Have you ever seen the Pedro Almodóvar film, Volver? The opening sequence of this film depicts women busily working in a graveyard, cleaning and scrubbing the headstones of their loved ones. This film deals with the theme of death and the importance of family – even in the afterlife. Although the film is set in Spain, it touches on the annual Mexican celebrations of the Day of the Dead, or Día de los Muertos. This three day fiesta begins on our Halloween, October 31st, when the spirits of the dead visit their families, and ends with their departure on November 2nd.

What I love about this tradition is that all of the frightening aspects of the afterlife are taken out of it. It’s a holiday about commemoration for loved ones. There’s nothing ghoulish or scary about cemeteries; in fact, most of the fiesta takes place in one! Families go down to their local cemeteries and tend to the gravestones by weeding them, cleaning them and placing fresh flowers around them. Children play around the headstones and are encouraged to invite demons and spirits to play with them. Special candles are burnt all through the night to help light the way for the dead to come back to earth; similarly, incense is burnt so that the dead can smell their way back!

The graveyard becomes a place for an all-night party: people bring their radios and guitars so everyone can sing and dance.

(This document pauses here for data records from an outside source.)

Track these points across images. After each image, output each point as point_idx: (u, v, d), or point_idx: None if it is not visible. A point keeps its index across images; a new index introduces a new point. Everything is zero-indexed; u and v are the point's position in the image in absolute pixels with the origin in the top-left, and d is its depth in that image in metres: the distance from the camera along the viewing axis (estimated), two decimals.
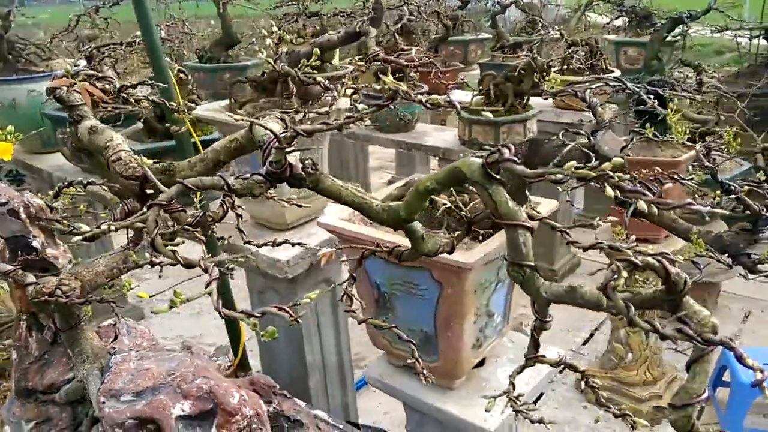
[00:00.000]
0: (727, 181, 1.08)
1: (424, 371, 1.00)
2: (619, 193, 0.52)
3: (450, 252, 0.68)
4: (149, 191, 0.69)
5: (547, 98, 2.82)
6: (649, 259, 0.58)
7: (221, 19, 2.99)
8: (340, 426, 1.14)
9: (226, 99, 1.87)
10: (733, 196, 1.02)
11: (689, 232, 1.11)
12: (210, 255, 0.79)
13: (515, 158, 0.52)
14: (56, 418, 1.00)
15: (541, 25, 3.07)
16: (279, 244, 1.14)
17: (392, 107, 2.95)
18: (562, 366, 0.69)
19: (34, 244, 0.90)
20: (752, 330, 3.04)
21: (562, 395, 2.65)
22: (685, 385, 0.57)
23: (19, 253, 0.89)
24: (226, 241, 1.84)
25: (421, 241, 0.64)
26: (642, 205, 0.63)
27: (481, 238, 1.30)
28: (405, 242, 1.31)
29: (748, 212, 1.05)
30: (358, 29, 1.78)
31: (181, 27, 2.80)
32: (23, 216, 0.88)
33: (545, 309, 0.65)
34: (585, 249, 0.64)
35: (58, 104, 2.26)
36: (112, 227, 0.60)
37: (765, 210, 1.02)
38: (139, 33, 1.90)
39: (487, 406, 0.80)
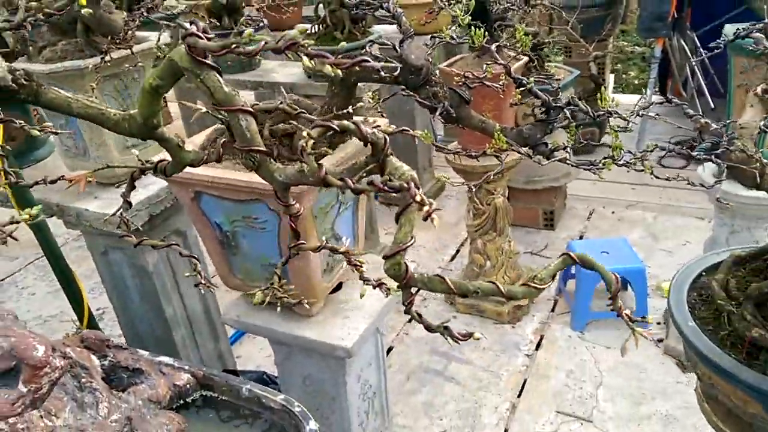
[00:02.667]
0: (522, 80, 1.14)
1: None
2: (308, 60, 0.51)
3: (218, 160, 0.66)
4: None
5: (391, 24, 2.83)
6: (346, 122, 0.61)
7: None
8: (186, 367, 1.12)
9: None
10: (523, 89, 1.09)
11: (494, 130, 1.18)
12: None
13: (198, 33, 0.50)
14: None
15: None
16: None
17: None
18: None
19: None
20: (595, 226, 3.37)
21: (434, 309, 2.80)
22: (395, 236, 0.61)
23: None
24: (55, 205, 1.71)
25: (179, 150, 0.61)
26: None
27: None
28: (230, 175, 1.28)
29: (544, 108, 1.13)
30: None
31: None
32: None
33: (284, 192, 0.66)
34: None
35: None
36: None
37: (553, 101, 1.09)
38: None
39: (361, 291, 0.82)
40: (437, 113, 1.16)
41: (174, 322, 1.90)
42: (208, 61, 0.52)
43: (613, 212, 3.46)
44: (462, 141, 2.41)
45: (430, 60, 1.12)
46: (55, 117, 1.62)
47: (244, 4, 2.78)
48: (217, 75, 0.53)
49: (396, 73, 1.15)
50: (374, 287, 0.76)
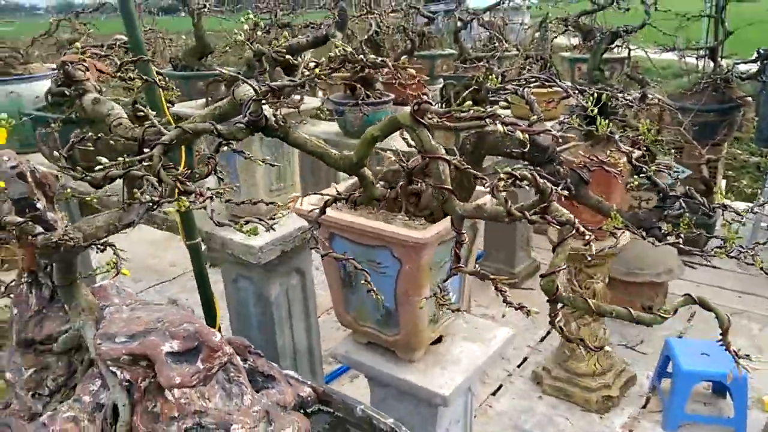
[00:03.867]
0: (643, 168, 1.25)
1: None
2: (503, 128, 0.66)
3: (392, 198, 0.82)
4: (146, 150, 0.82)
5: (505, 107, 3.04)
6: (525, 172, 0.75)
7: (195, 29, 3.12)
8: (308, 382, 1.27)
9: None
10: (642, 175, 1.20)
11: (610, 210, 1.29)
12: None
13: (430, 102, 0.67)
14: (53, 365, 1.11)
15: (500, 40, 3.29)
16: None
17: (361, 113, 3.13)
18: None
19: (38, 206, 1.02)
20: (696, 328, 3.26)
21: (520, 387, 2.81)
22: (552, 261, 0.74)
23: (25, 213, 1.01)
24: (204, 233, 1.97)
25: (371, 186, 0.78)
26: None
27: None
28: (362, 221, 1.46)
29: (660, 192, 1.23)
30: (325, 32, 1.94)
31: (161, 36, 2.92)
32: (30, 180, 1.00)
33: (460, 223, 0.81)
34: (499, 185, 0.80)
35: (38, 105, 2.32)
36: (118, 171, 0.73)
37: (669, 189, 1.20)
38: (118, 36, 2.03)
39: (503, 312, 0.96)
40: (559, 188, 1.29)
41: (282, 352, 2.08)
42: (425, 122, 0.70)
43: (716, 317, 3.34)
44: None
45: (558, 141, 1.26)
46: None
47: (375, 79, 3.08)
48: (427, 132, 0.71)
49: (525, 150, 1.30)
50: (516, 309, 0.88)
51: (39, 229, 0.92)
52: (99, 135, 0.87)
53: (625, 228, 1.22)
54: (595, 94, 1.52)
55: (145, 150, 0.78)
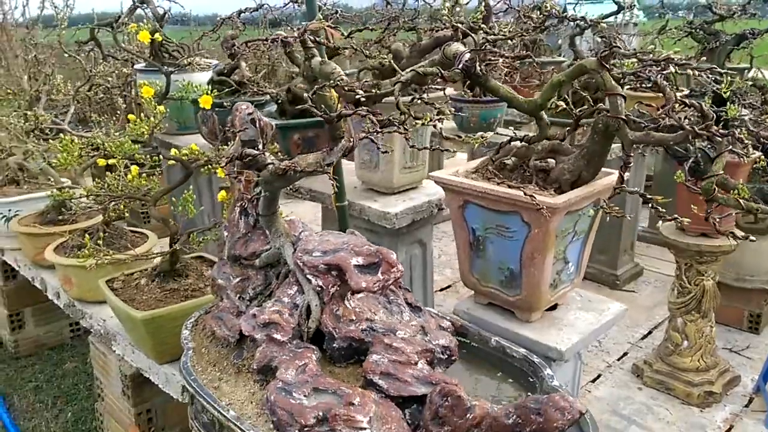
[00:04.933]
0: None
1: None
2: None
3: (562, 140, 1.00)
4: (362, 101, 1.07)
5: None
6: (690, 100, 0.92)
7: None
8: (447, 317, 1.48)
9: None
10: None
11: (736, 186, 1.42)
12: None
13: (619, 47, 0.86)
14: (253, 277, 1.39)
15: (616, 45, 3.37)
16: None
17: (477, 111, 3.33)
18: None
19: (259, 147, 1.31)
20: None
21: (619, 378, 2.89)
22: (711, 168, 0.90)
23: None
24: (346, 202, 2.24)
25: (546, 126, 0.97)
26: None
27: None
28: (497, 188, 1.66)
29: None
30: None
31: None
32: (258, 127, 1.29)
33: (630, 147, 0.98)
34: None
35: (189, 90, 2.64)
36: (346, 111, 0.97)
37: None
38: (280, 32, 2.36)
39: None
40: (686, 164, 1.43)
41: None
42: (607, 66, 0.90)
43: None
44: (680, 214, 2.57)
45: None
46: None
47: None
48: (608, 74, 0.90)
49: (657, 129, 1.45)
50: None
51: (269, 159, 1.20)
52: (315, 89, 1.13)
53: (753, 199, 1.35)
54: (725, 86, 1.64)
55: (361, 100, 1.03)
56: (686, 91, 2.86)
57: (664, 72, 1.64)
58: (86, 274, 1.96)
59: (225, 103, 2.60)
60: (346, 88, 1.07)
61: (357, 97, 1.03)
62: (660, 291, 3.68)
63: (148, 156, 1.93)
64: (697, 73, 1.54)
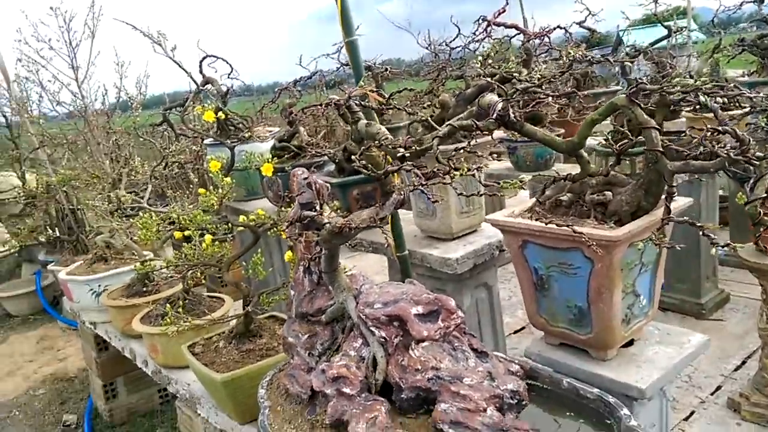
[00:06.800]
0: None
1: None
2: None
3: (606, 174, 1.01)
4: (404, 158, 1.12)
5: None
6: (726, 128, 0.91)
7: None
8: (516, 360, 1.47)
9: None
10: None
11: None
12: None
13: (645, 82, 0.87)
14: (320, 333, 1.44)
15: (669, 69, 3.32)
16: None
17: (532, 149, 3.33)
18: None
19: (317, 208, 1.38)
20: None
21: (715, 413, 2.71)
22: (755, 192, 0.87)
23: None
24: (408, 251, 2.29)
25: (587, 164, 0.99)
26: None
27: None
28: (551, 226, 1.65)
29: None
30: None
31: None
32: (314, 189, 1.36)
33: (671, 177, 0.98)
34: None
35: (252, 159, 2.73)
36: (392, 168, 1.03)
37: None
38: (332, 96, 2.48)
39: None
40: (747, 185, 1.39)
41: None
42: (638, 101, 0.91)
43: None
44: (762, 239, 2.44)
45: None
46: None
47: None
48: (640, 109, 0.92)
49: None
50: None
51: (326, 220, 1.27)
52: (363, 150, 1.20)
53: None
54: None
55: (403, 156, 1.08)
56: (747, 108, 2.76)
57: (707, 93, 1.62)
58: (170, 341, 2.08)
59: (286, 168, 2.73)
60: (390, 146, 1.13)
61: (399, 154, 1.08)
62: (750, 317, 3.46)
63: (222, 224, 2.06)
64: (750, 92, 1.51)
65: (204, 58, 3.39)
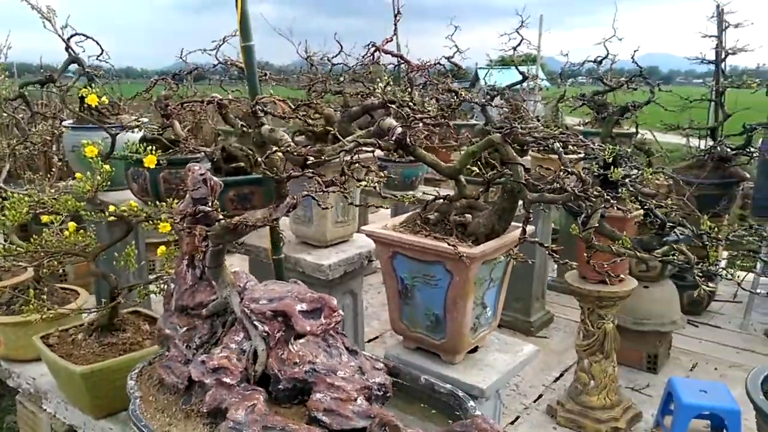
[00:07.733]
0: (647, 202, 1.65)
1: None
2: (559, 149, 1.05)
3: (477, 198, 1.19)
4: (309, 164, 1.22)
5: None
6: (573, 170, 1.14)
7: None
8: (381, 359, 1.62)
9: None
10: (645, 208, 1.59)
11: (621, 238, 1.67)
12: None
13: (518, 128, 1.07)
14: (200, 326, 1.48)
15: (522, 111, 3.78)
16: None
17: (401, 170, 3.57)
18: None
19: (209, 206, 1.43)
20: (697, 377, 3.54)
21: (536, 418, 3.09)
22: (588, 223, 1.10)
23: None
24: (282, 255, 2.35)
25: (464, 188, 1.16)
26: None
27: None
28: (424, 240, 1.84)
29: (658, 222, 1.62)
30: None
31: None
32: (208, 186, 1.41)
33: (529, 206, 1.19)
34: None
35: (128, 148, 2.70)
36: (296, 173, 1.12)
37: (667, 220, 1.58)
38: (214, 95, 2.49)
39: None
40: (579, 218, 1.68)
41: None
42: (510, 142, 1.10)
43: (716, 369, 3.63)
44: (582, 268, 2.87)
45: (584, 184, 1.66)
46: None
47: None
48: (510, 147, 1.11)
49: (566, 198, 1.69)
50: None
51: (220, 216, 1.32)
52: (268, 154, 1.28)
53: (633, 248, 1.60)
54: (608, 152, 1.94)
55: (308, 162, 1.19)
56: (582, 154, 3.25)
57: (561, 141, 1.91)
58: (16, 332, 1.95)
59: (161, 162, 2.67)
60: (294, 153, 1.22)
61: (307, 162, 1.18)
62: (569, 336, 3.98)
63: (98, 213, 1.98)
64: (584, 142, 1.81)
65: (71, 36, 3.20)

Could you imagine sitting in a cemetery in England on Halloween? Traditionally in our culture, Halloween is a time when the veil between the worlds is thin, when spirits can come back to haunt and play tricks on us. In Mexico, this is the best part of the fiesta: that you get to see and party with your dead relatives again.

And what’s a party without food? Private altars are built in each house, decorated with photos and trinkets that remind the families of their deceased loved ones, and absolutely covered with food. A special sweet bread, pan de muertos, is baked, often in the shape of a skull or bones. Sugar skulls are moulded and decorated in imitation of the deceased. Yellow marigolds, sometimes called flor de muerto, are placed everywhere. There’s nothing dark or dismal about this fiesta: it is awash with bright colour and festivities! Mexicans have what I consider to be such a healthy attitude to death. It is mocked, not solemnised, and celebrated as the natural order of things. Certain phrases or euphemisms for death reflect the lighthearted attitude that characterises the Day of the Dead, for example: "La muerte es flaca y no puede conmigo" means "Death is skinny/weak and she can't carry me."

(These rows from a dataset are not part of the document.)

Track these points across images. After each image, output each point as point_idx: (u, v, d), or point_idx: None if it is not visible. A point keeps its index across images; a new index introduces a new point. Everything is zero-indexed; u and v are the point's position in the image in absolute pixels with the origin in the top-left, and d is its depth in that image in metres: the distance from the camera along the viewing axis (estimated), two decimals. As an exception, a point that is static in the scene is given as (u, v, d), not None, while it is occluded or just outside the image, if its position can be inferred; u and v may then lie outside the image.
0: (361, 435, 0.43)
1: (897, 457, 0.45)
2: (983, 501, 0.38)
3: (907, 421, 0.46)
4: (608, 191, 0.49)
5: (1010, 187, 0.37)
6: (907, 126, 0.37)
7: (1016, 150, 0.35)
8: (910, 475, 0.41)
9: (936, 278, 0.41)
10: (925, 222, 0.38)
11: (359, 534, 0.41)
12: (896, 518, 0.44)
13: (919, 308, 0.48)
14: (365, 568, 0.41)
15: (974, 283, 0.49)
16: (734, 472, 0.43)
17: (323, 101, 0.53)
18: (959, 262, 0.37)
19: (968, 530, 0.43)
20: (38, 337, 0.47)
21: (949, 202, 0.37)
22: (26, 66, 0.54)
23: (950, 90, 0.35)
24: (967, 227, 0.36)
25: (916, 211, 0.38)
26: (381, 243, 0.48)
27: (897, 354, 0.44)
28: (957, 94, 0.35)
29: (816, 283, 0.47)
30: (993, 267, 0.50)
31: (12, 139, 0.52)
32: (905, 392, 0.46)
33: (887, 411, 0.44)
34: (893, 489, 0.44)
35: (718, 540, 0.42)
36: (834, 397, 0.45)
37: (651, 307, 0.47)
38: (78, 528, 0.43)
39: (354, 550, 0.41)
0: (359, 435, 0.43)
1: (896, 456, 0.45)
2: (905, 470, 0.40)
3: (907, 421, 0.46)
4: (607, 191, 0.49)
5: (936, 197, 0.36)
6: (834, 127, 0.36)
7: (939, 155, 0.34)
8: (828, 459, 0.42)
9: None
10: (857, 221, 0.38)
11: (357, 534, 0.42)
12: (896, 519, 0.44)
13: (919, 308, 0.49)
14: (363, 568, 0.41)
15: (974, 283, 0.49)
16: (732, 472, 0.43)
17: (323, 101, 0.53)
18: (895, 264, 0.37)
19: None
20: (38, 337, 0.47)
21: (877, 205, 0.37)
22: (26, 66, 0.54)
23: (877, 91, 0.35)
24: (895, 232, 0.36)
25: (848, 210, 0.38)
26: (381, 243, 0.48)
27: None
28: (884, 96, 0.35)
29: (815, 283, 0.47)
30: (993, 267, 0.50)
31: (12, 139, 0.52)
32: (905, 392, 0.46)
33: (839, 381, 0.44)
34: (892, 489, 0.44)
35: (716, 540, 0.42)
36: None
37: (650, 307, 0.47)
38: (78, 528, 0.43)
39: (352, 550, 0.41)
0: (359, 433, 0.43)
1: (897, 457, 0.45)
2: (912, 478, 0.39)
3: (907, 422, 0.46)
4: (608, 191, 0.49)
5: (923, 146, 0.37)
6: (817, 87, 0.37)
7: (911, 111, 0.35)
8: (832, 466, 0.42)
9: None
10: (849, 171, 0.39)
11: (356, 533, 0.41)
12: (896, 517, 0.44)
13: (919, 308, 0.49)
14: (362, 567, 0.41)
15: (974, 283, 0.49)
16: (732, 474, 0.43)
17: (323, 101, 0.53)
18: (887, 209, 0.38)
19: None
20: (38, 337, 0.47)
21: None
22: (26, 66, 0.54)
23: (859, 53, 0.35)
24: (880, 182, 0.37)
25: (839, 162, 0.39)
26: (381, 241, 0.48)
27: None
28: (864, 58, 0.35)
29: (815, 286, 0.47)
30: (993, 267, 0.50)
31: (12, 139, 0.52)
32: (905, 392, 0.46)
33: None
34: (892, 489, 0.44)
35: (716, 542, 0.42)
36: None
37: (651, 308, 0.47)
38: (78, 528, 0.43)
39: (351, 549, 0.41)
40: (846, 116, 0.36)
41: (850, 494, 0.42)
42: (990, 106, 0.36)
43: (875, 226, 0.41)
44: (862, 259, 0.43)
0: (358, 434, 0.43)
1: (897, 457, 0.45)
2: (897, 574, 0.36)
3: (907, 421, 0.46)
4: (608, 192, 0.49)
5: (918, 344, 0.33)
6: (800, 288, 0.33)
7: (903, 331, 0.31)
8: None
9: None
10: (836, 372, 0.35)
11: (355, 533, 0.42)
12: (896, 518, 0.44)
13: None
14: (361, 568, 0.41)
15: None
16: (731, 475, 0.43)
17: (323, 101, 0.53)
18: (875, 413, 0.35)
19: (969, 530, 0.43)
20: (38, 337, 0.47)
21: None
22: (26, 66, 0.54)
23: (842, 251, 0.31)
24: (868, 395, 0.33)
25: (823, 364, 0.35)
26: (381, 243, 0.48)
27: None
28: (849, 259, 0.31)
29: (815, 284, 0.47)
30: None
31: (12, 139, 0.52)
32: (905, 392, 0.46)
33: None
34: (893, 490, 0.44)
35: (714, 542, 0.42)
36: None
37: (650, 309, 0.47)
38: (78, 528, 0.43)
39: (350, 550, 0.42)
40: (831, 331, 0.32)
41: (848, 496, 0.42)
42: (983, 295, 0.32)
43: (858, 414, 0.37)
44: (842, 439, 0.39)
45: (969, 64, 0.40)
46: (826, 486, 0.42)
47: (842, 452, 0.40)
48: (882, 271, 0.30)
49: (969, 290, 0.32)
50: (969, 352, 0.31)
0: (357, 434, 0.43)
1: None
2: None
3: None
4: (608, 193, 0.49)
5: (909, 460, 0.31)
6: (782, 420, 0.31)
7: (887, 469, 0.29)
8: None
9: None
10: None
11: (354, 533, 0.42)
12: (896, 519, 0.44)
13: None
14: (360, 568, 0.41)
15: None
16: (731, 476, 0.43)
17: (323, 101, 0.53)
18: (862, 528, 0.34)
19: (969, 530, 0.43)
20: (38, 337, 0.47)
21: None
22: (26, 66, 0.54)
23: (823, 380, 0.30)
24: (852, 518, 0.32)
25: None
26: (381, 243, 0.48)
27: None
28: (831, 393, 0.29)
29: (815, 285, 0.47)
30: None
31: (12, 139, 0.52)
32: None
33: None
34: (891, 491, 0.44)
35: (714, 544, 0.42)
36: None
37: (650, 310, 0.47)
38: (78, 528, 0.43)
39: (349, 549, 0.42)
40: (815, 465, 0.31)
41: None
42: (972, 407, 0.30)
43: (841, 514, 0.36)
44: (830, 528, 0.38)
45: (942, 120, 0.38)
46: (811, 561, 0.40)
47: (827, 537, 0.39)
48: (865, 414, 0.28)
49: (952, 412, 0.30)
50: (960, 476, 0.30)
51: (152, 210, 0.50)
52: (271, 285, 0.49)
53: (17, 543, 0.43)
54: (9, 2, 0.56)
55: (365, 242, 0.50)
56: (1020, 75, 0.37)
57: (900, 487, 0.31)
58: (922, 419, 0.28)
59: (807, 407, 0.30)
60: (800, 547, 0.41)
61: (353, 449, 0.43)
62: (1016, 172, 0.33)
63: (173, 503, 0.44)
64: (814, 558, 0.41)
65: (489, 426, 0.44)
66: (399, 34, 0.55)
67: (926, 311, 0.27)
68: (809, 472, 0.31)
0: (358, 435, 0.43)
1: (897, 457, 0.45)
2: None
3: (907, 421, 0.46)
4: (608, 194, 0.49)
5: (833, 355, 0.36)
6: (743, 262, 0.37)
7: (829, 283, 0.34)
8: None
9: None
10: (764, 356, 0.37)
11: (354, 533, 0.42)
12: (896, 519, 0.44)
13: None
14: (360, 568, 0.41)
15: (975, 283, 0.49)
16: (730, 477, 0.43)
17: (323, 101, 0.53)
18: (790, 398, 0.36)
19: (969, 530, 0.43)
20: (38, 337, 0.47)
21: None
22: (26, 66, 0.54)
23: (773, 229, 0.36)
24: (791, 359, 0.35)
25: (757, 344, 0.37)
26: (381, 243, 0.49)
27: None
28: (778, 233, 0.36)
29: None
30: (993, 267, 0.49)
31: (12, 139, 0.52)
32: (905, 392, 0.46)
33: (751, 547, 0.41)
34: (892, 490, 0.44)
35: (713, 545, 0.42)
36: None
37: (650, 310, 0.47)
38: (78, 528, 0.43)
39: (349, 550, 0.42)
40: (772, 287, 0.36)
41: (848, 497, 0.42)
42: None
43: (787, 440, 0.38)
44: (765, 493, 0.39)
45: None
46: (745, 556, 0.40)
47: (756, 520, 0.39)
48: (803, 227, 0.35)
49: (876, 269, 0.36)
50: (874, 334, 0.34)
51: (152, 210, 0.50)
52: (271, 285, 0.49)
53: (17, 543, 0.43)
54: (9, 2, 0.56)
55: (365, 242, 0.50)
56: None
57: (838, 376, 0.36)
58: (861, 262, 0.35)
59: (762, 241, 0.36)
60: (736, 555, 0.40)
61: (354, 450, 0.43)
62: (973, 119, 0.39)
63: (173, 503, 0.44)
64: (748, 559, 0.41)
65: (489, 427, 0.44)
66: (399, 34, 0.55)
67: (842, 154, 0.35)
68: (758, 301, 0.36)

The Mexican artist Frida Kahlo includes a lot of the traditional Mexican death imagery in her paintings, particularly the skull and the joyful skeletons las calacas. Kahlo was in severe pain for much of her life due to a bus crash when she was a young woman, so death must have seemed particularly near for her. Yet her paintings are bold, full of colour and humour. I think we can learn something from the Mexican attitude to death. This Halloween, don’t dress up as a devil or a black witches cat – instead, paint a skull on your face and wear bright colours, burn candles, have a party, and dance.